**Instructions for the task**
Line count for "NOTE": give how many lines in the data below contain it, with no other words.

*** Opening Extracted entries ***

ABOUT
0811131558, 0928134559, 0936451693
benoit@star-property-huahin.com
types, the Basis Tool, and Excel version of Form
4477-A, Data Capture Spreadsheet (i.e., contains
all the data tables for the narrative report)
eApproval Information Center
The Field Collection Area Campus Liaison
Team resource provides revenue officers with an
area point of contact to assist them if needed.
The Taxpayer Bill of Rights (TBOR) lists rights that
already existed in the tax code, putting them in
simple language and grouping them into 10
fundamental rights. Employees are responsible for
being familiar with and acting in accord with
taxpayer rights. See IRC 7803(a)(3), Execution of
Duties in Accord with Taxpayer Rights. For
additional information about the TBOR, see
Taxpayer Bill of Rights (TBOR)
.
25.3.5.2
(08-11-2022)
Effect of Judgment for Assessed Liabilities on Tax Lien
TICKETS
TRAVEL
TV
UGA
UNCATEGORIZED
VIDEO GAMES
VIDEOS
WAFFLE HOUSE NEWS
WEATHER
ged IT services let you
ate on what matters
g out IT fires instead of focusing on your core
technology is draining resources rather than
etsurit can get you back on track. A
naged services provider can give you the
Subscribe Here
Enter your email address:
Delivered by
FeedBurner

*** Closing Extracted entries ***
*** Opening Extracted entries ***

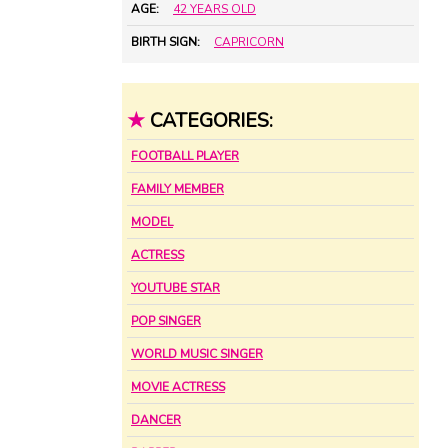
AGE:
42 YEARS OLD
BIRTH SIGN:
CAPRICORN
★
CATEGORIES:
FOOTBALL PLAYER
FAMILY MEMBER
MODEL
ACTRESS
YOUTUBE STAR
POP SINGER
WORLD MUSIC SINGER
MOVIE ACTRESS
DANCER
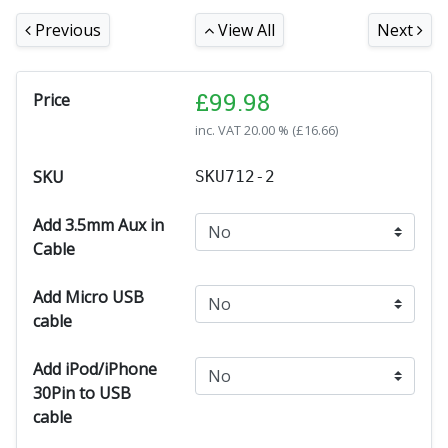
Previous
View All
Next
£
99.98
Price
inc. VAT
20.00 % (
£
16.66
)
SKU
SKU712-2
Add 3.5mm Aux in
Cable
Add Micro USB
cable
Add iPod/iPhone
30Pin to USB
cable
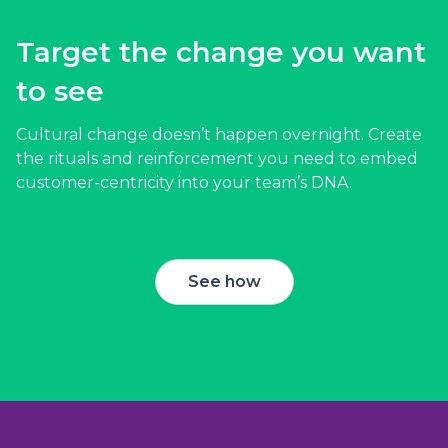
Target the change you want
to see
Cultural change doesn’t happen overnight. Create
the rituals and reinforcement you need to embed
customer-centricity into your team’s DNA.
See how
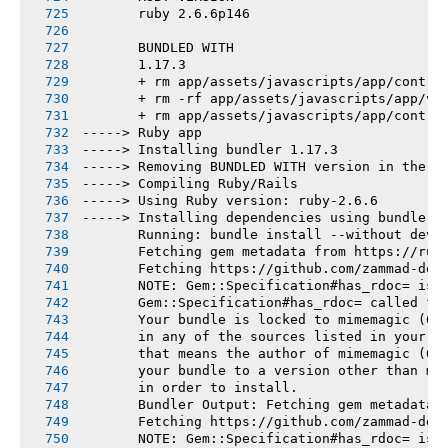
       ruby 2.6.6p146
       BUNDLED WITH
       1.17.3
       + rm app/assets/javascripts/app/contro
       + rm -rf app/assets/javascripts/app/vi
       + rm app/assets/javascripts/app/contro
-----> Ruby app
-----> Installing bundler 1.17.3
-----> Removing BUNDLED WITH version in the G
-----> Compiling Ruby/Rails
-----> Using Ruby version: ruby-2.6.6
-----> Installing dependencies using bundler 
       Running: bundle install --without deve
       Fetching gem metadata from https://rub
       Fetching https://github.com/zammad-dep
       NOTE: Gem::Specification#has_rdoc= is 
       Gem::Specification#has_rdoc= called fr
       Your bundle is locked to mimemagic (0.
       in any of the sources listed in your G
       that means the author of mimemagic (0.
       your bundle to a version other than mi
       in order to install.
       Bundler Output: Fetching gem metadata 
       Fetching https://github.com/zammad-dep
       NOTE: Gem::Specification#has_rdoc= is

*** Closing Extracted entries ***

**Written answer**
2